When intiating a person with type 2 diabetes on to insulin therapy, the steps outlined in Table 1 should be followed (Gadsby, 2003).
Once-daily long-acting insulin or twice-daily premixed insulin for insulin initiation?
The traditional regimen for starting someone with type 2 diabetes on insulin therapy used to be to use a twice-daily mixed insulin such as biphasic isophane insulin and stop all oral hypoglycaemic medications. It is now clear from a number of studies that continuing oral medications when beginning insulin therapy is helpful in reducing weight gain and minimising the total units of insulin needed to give good glycaemic control (Douek et al, 2005).
A recently published paper compared the use of the once-daily long-acting insulin glargine and continued use of oral agents with the use of twice-daily biphasic isophane insulin (Janka et al, 2005). It found that the mean HbA1c decrease from baseline was more pronounced and more patients reached an HbA1c target of 7% or less without nocturnal hypoglycaemia in the insulin glargine group than in the twice-daily premixed insulin group.
What to do if once-daily insulin plus tablets becomes ineffective at controlling glycaemia
There has been discussion among health professionals that once-daily insulin plus tablets may not be enough to control glycaemia over time. There is as yet little or no trial evidence to tell us how long the simple regimen of once-daily insulin will suffice or whether there will be groups of patients in which it will fail to control glycaemia adequately. There is also no definitive evidence as to what to do next, so a number of suggestions have been made by healthcare professionals.
One suggestion could be to change to a twice-daily premixed insulin regimen. Another approach would be to add an injection of a short-acting analogue insulin with the main meal of the day. The dose of short-acting insulin can then be titrated up using self-monitored blood glucose readings. Once this two-dose insulin regimen is no longer sufficient to control glycaemia, a second injection of short-acting insulin could be given with the next biggest meal of the day. Again, if this was not sufficient a third short-acting injection could be given with the other meal of the day. This would then be the full basal–bolus regimen of one injection of short-acting insulin with each meal with one injection of long-acting insulin at night, which is used in type 1 diabetes.
Insulin dose titration by patients or doctors?
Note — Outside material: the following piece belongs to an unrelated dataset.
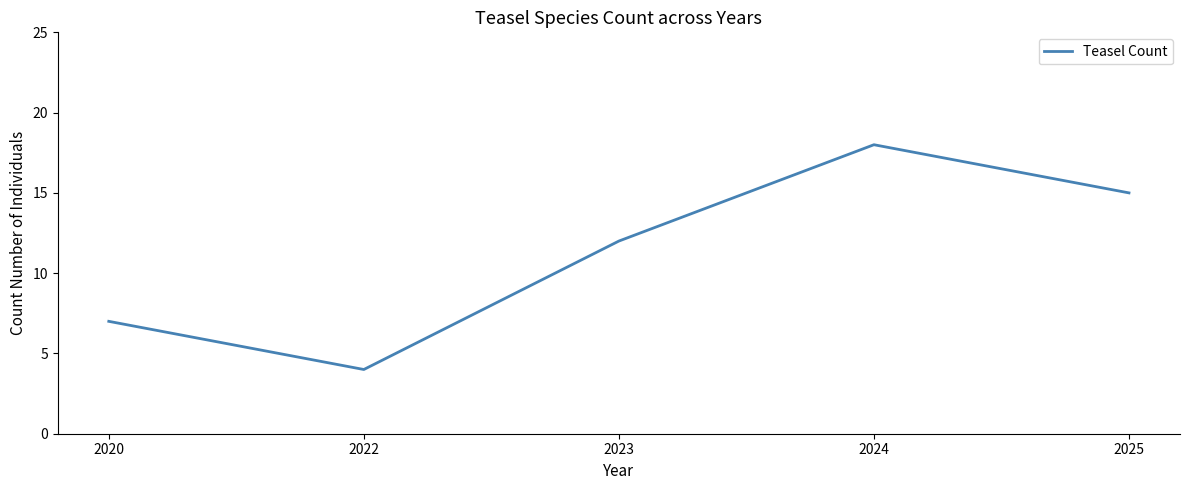

Does the chart have visible grid lines?

No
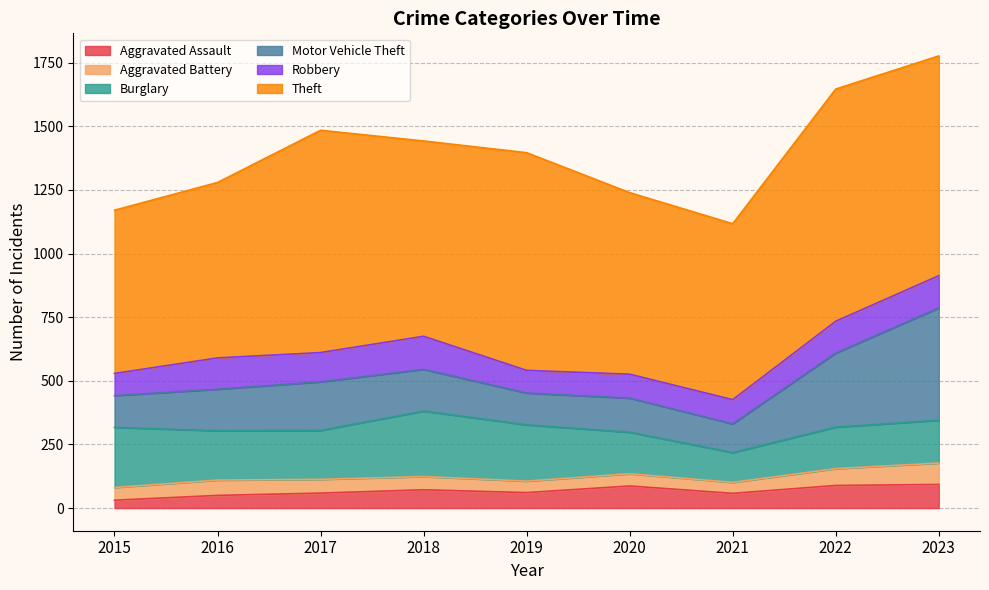

What is the value of the Burglary point at the 1st from the left?

236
A recent paper (Davies et al, 2005) compared two dose-titration regimens for once-daily glargine insulin in a large cohort of nearly 5000 people with poorly controlled type 2 diabetes. In one arm of the trial, the dose titration was made on a weekly basis by the doctor. In the other arm, the dose titration of a 2-unit increase was made by the person with diabetes every 3 days after self-monitoring of blood glucose. The paper concluded that insulin glargine is safe and effective in improving glycaemic control in a large diverse population with long-standing type 2 diabetes. The patient-administered titration algorithm conferred significantly improved glycaemic control with a low incidence of severe hypoglycaemia compared with the physician-managed titration.
This paper gives great reassurance that people with type 2 diabetes can, using self-monitoring of blood glucose and a simple treatment algorithm, titrate their insulin treatment dose to control their glycaemia very successfully.
This evidence supports the ideas for patient empowerment outlined in Standard 3 of the diabetes National Service Framework (Department of Health, 2001).